Welcome to my latest discussion post for television I’ve enjoyed recently. This one covers mostly television shows that premiered in fall of 2016, some seasons of which have only recently finished. There is a massive amount of genre television out there these days, and I’m enjoying being spoiled for choice in my entertainment! My next post on television will probably involve a lot of original streaming content from Amazon/Netflix.
Falling Water (USA) Season 1: This unusual show follows three characters whose lives are taking unusual turns due to situations involving lucid dreaming. Burton struggles to differentiate dreams and reality as he aids his firm in brokering a sketchy deal for rights to “rare earth metals”. The detective Taka pursues a deadly collective dreaming cult, spurred on by the hope that they may be able to reach his catatonic mother. Trendspotter Tess is convinced that she has given birth to a son, though she remembers no details beyond the vivid experience of childbirth. She begins to see a young boy in her dreams, and joins a collective dreaming study in exchange for help in finding him. Their three stories interact in unexpected ways as we slowly begin to see what is going on with dreaming in this world.
I think the writers really took a risk with this one, because the show is unapologetically weird and confusing. For that reason, it also doesn’t work particularly well as a one-episode-a-week show. After the first few episodes, I waited until the full season was out, so that I could watch everything at once. It’s much easier to keep all the details in mind and to make the right connections if you watch the episodes back-to-back. Watching it this way, it was easier to appreciate the originality of the show, as well as its ability to capture the baffling logic and unexpected transitions of dreaming. This is a show that demands patience and attention, and it doesn’t hurt if you have a fondness for stories about dreams. There’s no word yet on whether there will be a second season.
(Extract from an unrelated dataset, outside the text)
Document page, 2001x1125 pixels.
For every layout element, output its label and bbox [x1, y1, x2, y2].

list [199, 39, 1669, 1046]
Dirk Gently’s Holistic Detective Agency (BBC America) Season 1: Humor is a very tricky thing, since what makes one person laugh until their sides hurt will always make someone else yawn. Dirk Gently’s dark, absurd humor was perfect for me. I would say that if you aren’t laughing by the end of the bridge scene in episode two, you can safely assume that the rest of the show’s humor will not be your thing. If you are, though, then you will probably love it as much as I did!
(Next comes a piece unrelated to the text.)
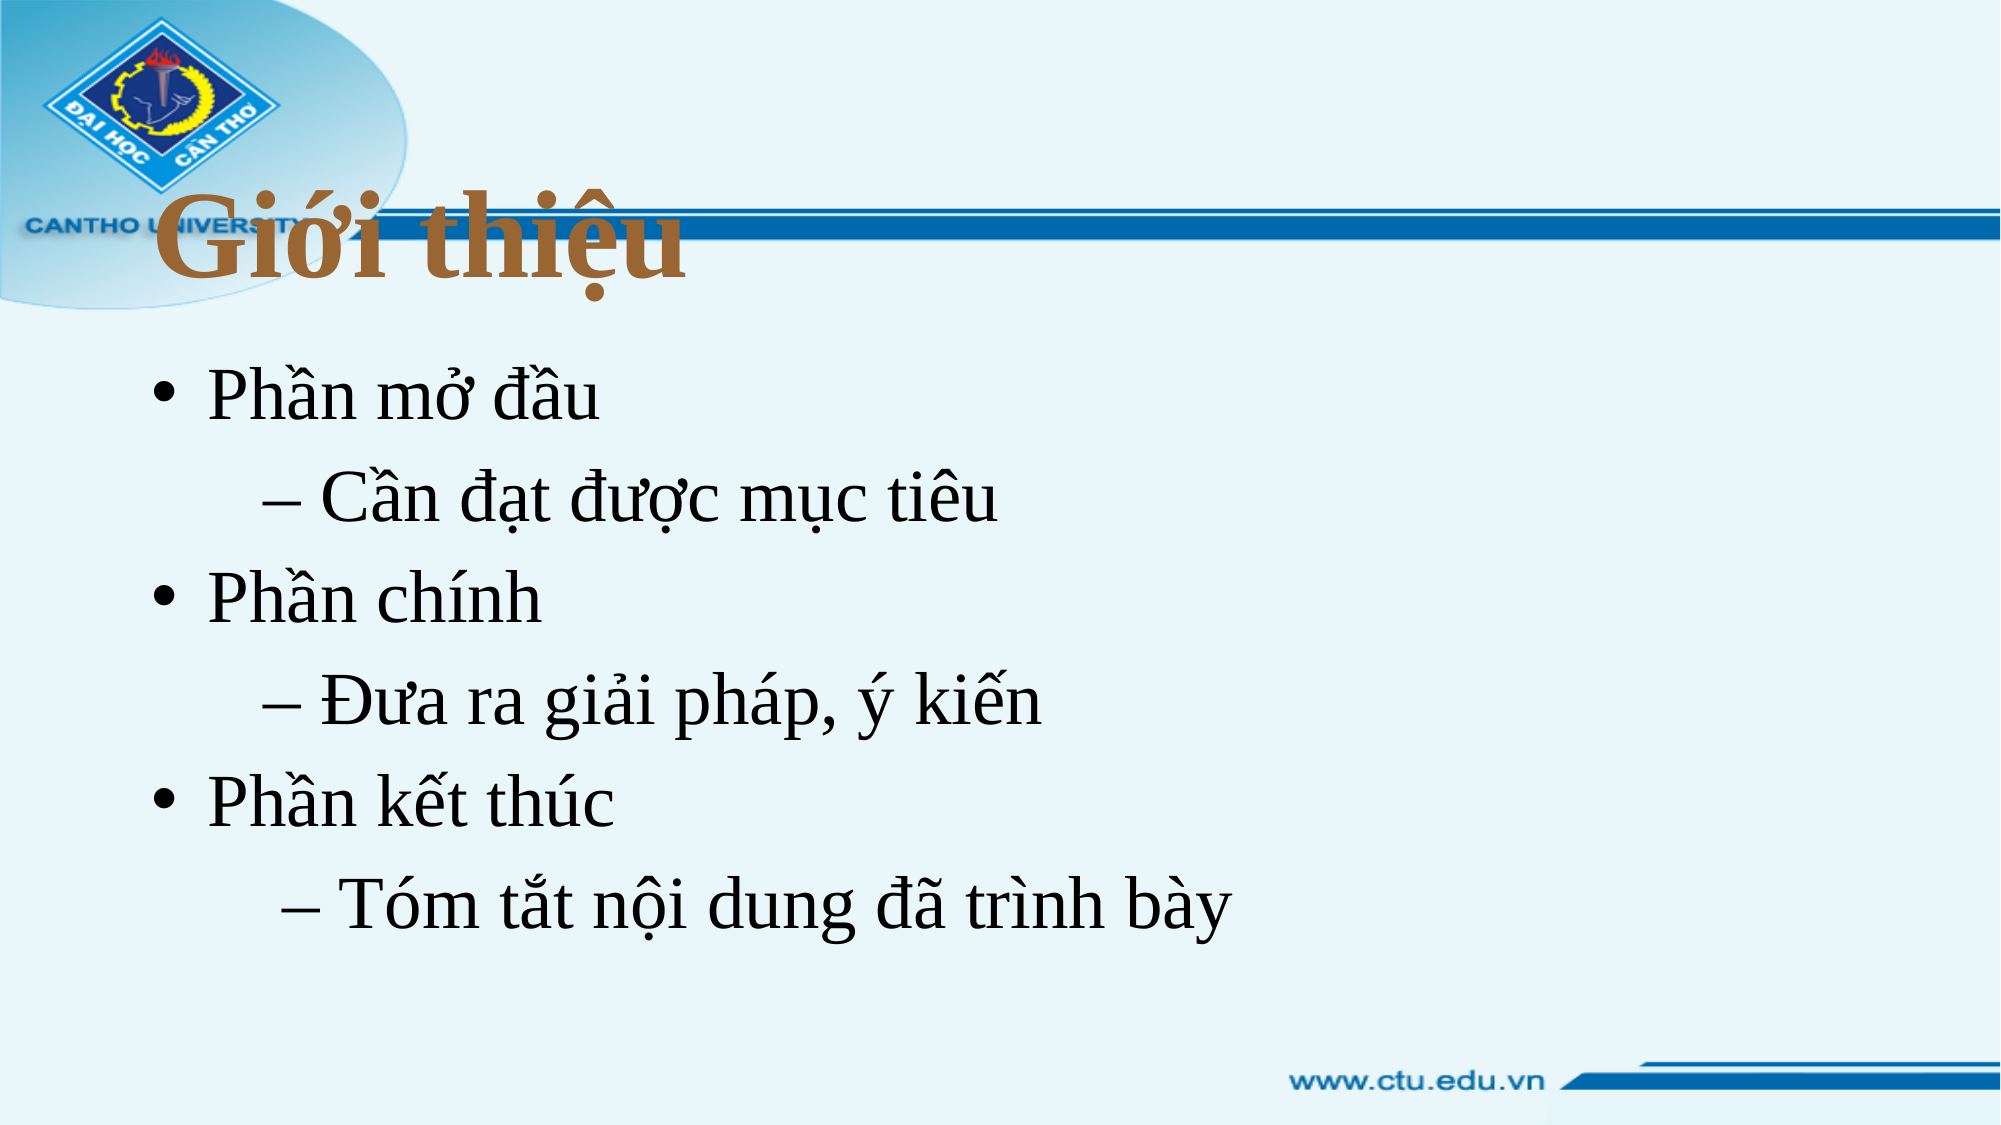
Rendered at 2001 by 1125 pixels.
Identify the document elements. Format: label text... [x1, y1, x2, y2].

list Phần mở đầu – Cần đạt được mục tiêu Phần chính – Đưa ra giải pháp, ý kiến Phần kết thúc – Tóm tắt nội dung đã trình bày [136, 347, 1862, 898]
picture [0, 0, 2001, 1125]
title Giới thiệu [136, 161, 806, 313]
This is another show that requires some patience, this time because in the beginning it intentionally and aggressively doesn’t make any sense. For instance, Dirk Gently’s original goal is to investigate a multiple murder that happened in a hotel penthouse. The murder weapon is apparently a shark. There are tons of different factions (the police, the FBI, a cult, the Spring family and staff, some energy vampires, the holistic detective, the holistic assassin…) and a multitude of little details that only begin to slot together near the very end. The plan of Dirk Gently and his reluctant assistant Todd is to just keep doing stuff until everything makes sense, and so the viewer also has to surrender to the flow of the universe. The ending did fit most things together nicely, though, and I was happy to hear that there will be a second season for this one!
3% (Netflix) Season 1: This Brazilian Netflix series is an interesting take on a familiar premise. Civilization has mostly collapsed, and a small subset of people (3% of the world’s population), like in a technologically-advanced offshore paradise. The founders of this community were believers in meritocracy, so “the process” is held each year to select the top 3% of the world’s 20-year-olds as new members. This show follows the process in Brazil, where the egalitarian terrorist group “The Cause” is attempting to infiltrate the offshore.
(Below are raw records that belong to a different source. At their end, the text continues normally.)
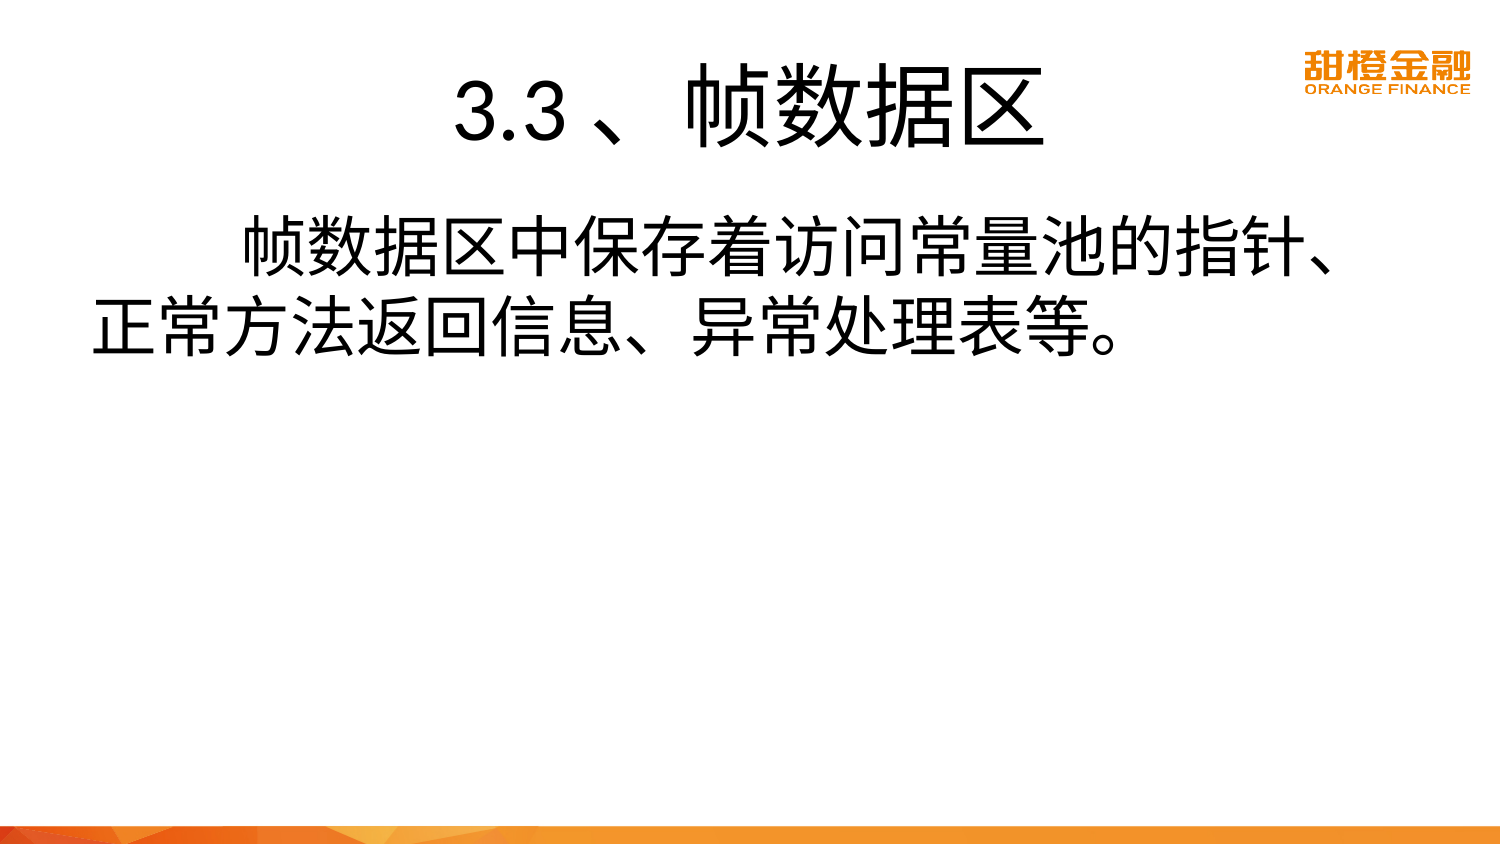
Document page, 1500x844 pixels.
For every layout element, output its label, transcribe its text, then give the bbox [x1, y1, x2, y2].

list 帧数据区中保存着访问常量池的指针、正常方法返回信息、异常处理表等。 [75, 196, 1425, 754]
title 3.3、帧数据区 [75, 33, 1425, 175]
picture [0, 0, 1500, 844]
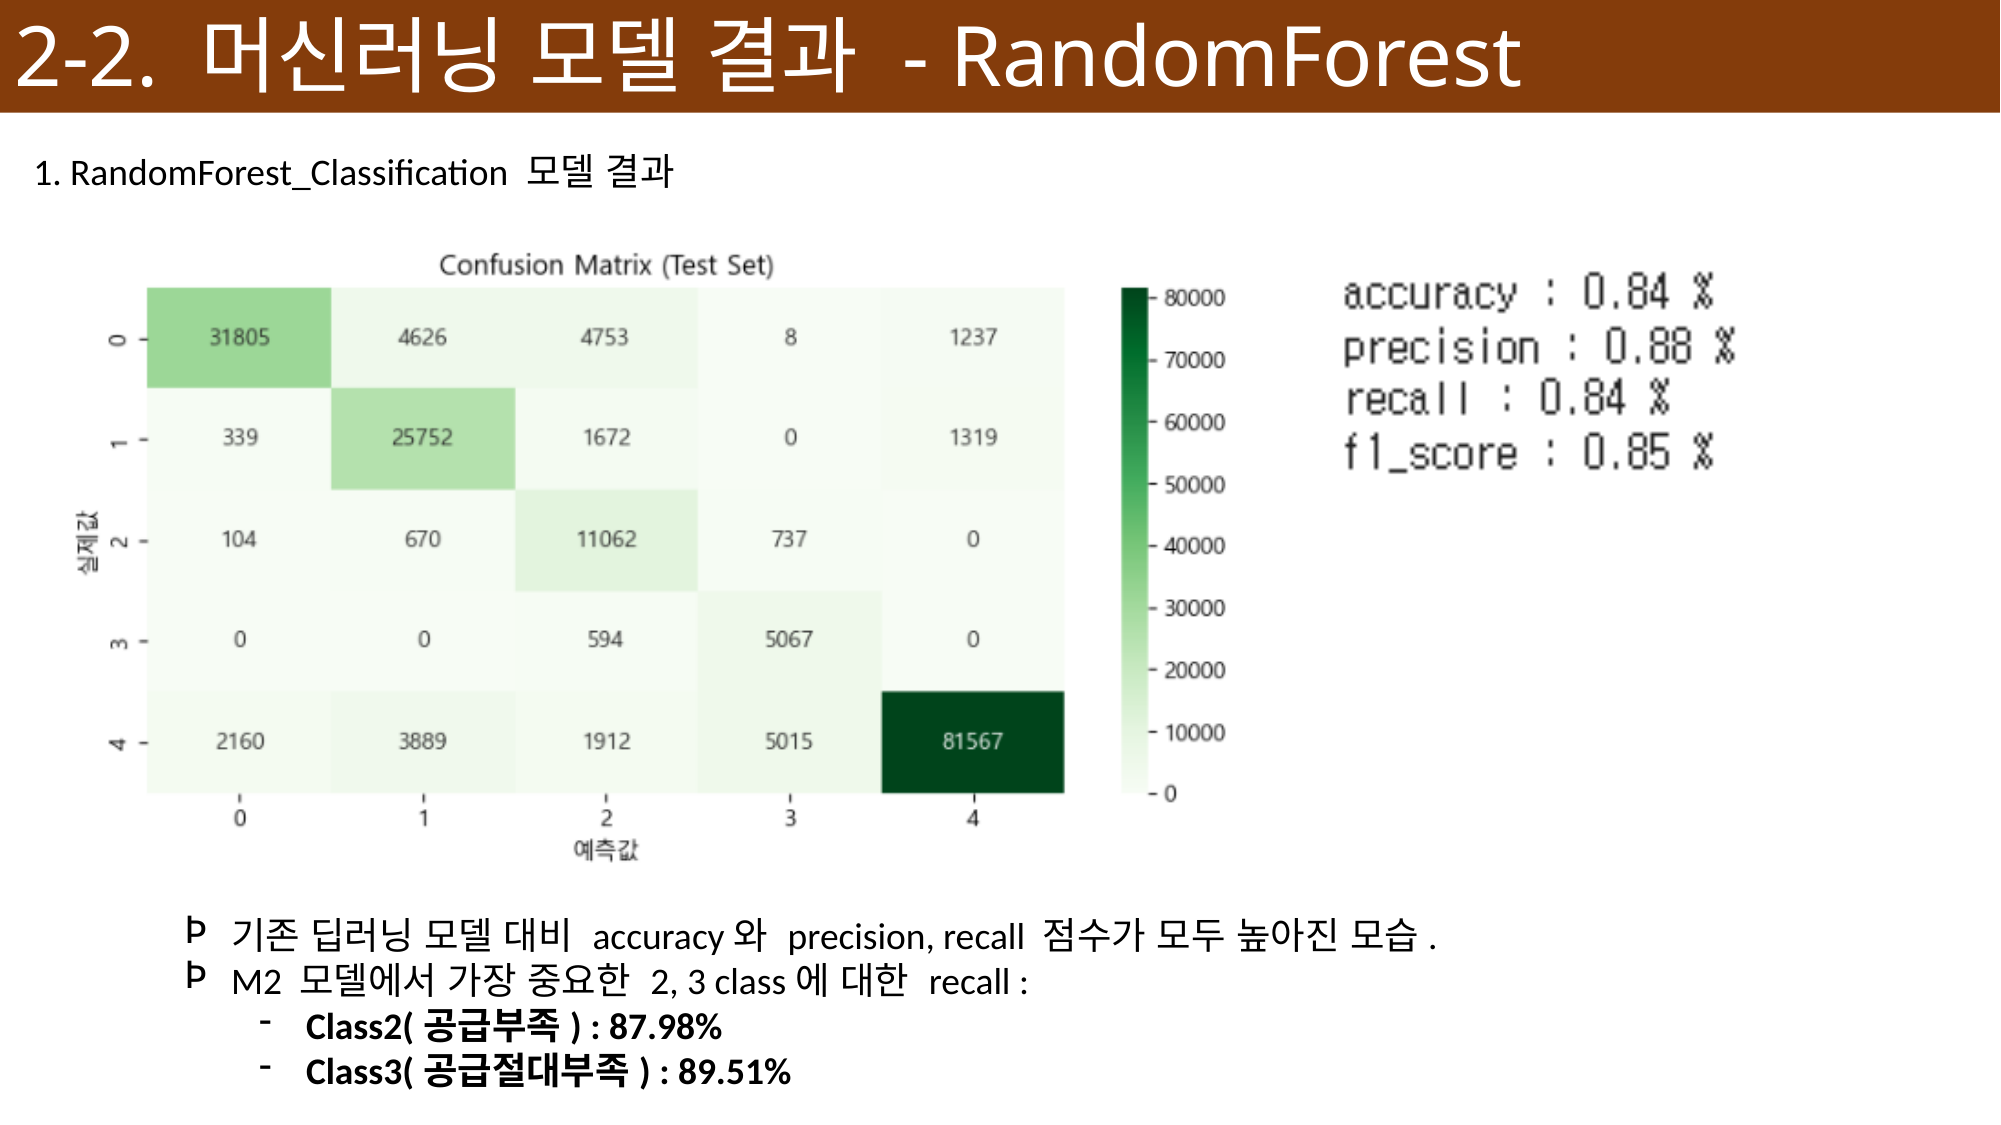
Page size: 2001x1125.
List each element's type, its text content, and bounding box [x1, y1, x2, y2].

text_box 1. RandomForest_Classification 모델 결과 [18, 140, 690, 200]
text_box 2-2. 머신러닝 모델 결과 - RandomForest [0, 0, 2000, 114]
picture [1314, 259, 1779, 496]
text_box 기존 딥러닝 모델 대비 accuracy와 precision, recall 점수가 모두 높아진 모습. M2 모델에서 가장 중요한 2, 3 class에 대한 recall : Class2(공급부족) : 87.98% Class3(공급절대부족) : 89.51% [169, 904, 1453, 1100]
picture [69, 228, 1253, 870]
It starts out simply, following a group of young people as they try to pass the various tests in the process. However, there’s a lot going on beneath the surface, both in terms of the motivations of the young folks and the machinations of the testers themselves. It’s unclear whether the process is actually selecting the ‘best’, and whether that definition is even something that everyone would agree with. The show can be pretty violent at times, because it does not flinch from the darker side of human nature. At the end of the first season, there is clearly still more story to tell. I believe I have heard that a second season is planned for later this year.
Frequency (the CW) Season 1: The CW primarily targets a teenage demographic, so its adult-targeted shows are rare and almost always cancelled after one season. Containment was a victim of this tendency last summer. It was a pretty decent show that had a very disappointing series finale. I’m afraid Frequency is now falling to the same fate. The second-to-last episode was a very good conclusion to the season, so I opted not to watch the finale this time. I enjoyed the series, but I feel like the story has reached a good stopping place.
The show involves a father (Frank) and daughter (Raimy) time-travel-communicating over a twenty year gap using a ham radio. They’re working together to stop a serial killer before he abducts and kills Raimy’s mother. They make a lot of understandable mistakes in the process, since neither of them are used to this sort of time-hopping investigation. I appreciated that they stayed consistent with the concept of how the timeline changed, and I found the mechanics of how it worked really interesting. Raimy’s working knowledge of the world didn’t update instantly when something in the past changed. Instead, she would only realize the alteration when she actively retrieved the memory, realizing in the process that she recalled multiple overlapping versions of events. I can’t imagine how disorienting it would be to have your reality and history shifting underneath you like that. All in all, the father-daughter teamwork, the high stakes, and the timeline-changing mechanics made it a pretty compelling show to watch!